BabyMaybe

By BabyMaybe

IVF Journey: Second IVF day 43

This is my IVF diary. My husband and I have been trying to have a baby for nearly four years now, and have a diagnosis of 'unexplained infertility'. We have finally reached the top of the waiting list for IVF - a form of assisted conception. I'm blogging about what happens as it happens, as a kind of therapy for me and as an awareness raising exercise of what IVF is all about.

After taking HRT for two weeks, today I was getting my womb lining measured to see whether I was ready to move on to the next phase of IVF. After finding out that some people take six weeks on HRT I had mentally prepared myself for being told to take more HRT and come back in a week.

It was an early start again, leaving the house at 7.10am (eek) to get across town.

Today a different doctor was doing my internal scan - a man this time. He seemed a little flustered, I think it was a busy morning. He collected me from the waiting room and pointed to a consulting room and told me to go in. I put my stuff down and wondered if I was supposed to get undressed. The door was open so I thought no, but I knew I was there for a scan so I thought yes. But did he want to talk first? It would be embarrassing to be naked from the waist down and for him not to be expecting that! I decided to go with yes and went across to the door to shut it just as the nurse and doctor came back in. "Oh" said the nurse, "are you going to the ladies room?" "No" I replied, "I was going to close the door before I took my trousers off." The doctor seemed embarrassed that he had failed in this basic task to protect my dignity.

I got undressed, got on the bed and prepared myself as my usual doctor requires, but the new doctor wanted me a different way with my legs and arse in different configurations. Weird.

He didn't confirm my date of birth which the other one does, and the first thing he said was "you have seven embryos" which I had to get him to repeat three times as he had a very strong accent. Confusing. I think he was just making polite conversation.

Ah, change! Disconcerting. It is strange how you get into little routines without noticing.

So the doctor said he was looking for my womb lining to be 8mm, and the actual measurement was 7.6mm which he pronounced to be "very good" and said "all was well". In this picture of my womb you can see the linked crosses which is the 7.6mm measurement. The doctor finds the lining on the screen, clicks on two points (presumably the outside and inside of my womb lining), and the machine gives the measurement. I can never tell the difference between lining and other bits when I look at these things.

I then got dressed, and was sent back to the waiting room. Weird again, I am usually taken straight into a nurse appointment.

Back in the waiting room I started wondering if 7.6mm was enough or whether they would keep me on the HRT for another week. I hadn't thought to ask because the doctor had been so positive.

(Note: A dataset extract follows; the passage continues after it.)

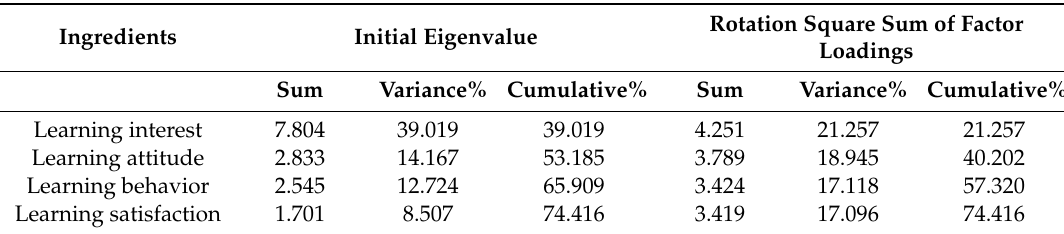
Table 6. Total variance explained by the factor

Well after about five minutes I was collected for my nurse appointment and given three boxes of progesterone pessaries and was instructed that I needed to be taking them for five days before my frozen embryo transfer. It turned out that yes, I was able to move on to the next stage.

But!

Not immediately. Nothing to do with my womb, I have to wait until a slot becomes free with the embryologist. Here's what happens. The nurse will go to the embryologist and see when I can get a slot, at least five days from now. This may be next week, or the following week. She will then call me and let me know today, but if she doesn't I have to call her tomorrow. Depending on when the appointment is, I might have to keep taking the injections. Or not. But if I do, I will need more drugs and needles and I will need to come in and get them. And I will need to come in tomorrow as otherwise I will run out by Sunday. Gah. Inconvenient. It was all very vague.

Hopefully the appointment will be sooner rather than later. Firstly it is inconvenient to travel the 1.5hrs each way to the hospital so I'd rather not have to do that to pick up extra drugs. But mainly I'm keen to press on with this thing and get the wee embryo safely in there. It is funny, but last time the whole IVF process felt important as I was growing and fertilising a mammoth crop of eggs, and then one was put in for me to incubate. This time I just feel like I'm treading water and waiting for them to do the transfer. Spending a month shrinking my womb lining then growing it back seems a bit... pointless. I do get it, they are stopping me ovulating and creating the optimum conditions. If not actually pointless it is certainly tedious with not much for me to do. I'm itching to get on with it. I'll say it again, I can't believe the frozen ("soft") cycle takes longer than the fresh cycle. It just seems weird.

So. Today. In some ways progress, in other ways no news.

Which like last time is a pain in the ass for my work, as I am already holding off scheduling work and meetings which I really need to get in the diary for the next fortnight. If the frozen embryo transfer is the same as the fresh transfer it will only be a 30 minute appointment, but it is likely to be in the middle of the day and will involve 3hrs of travel time so it will certainly be a half day off work at some point soon.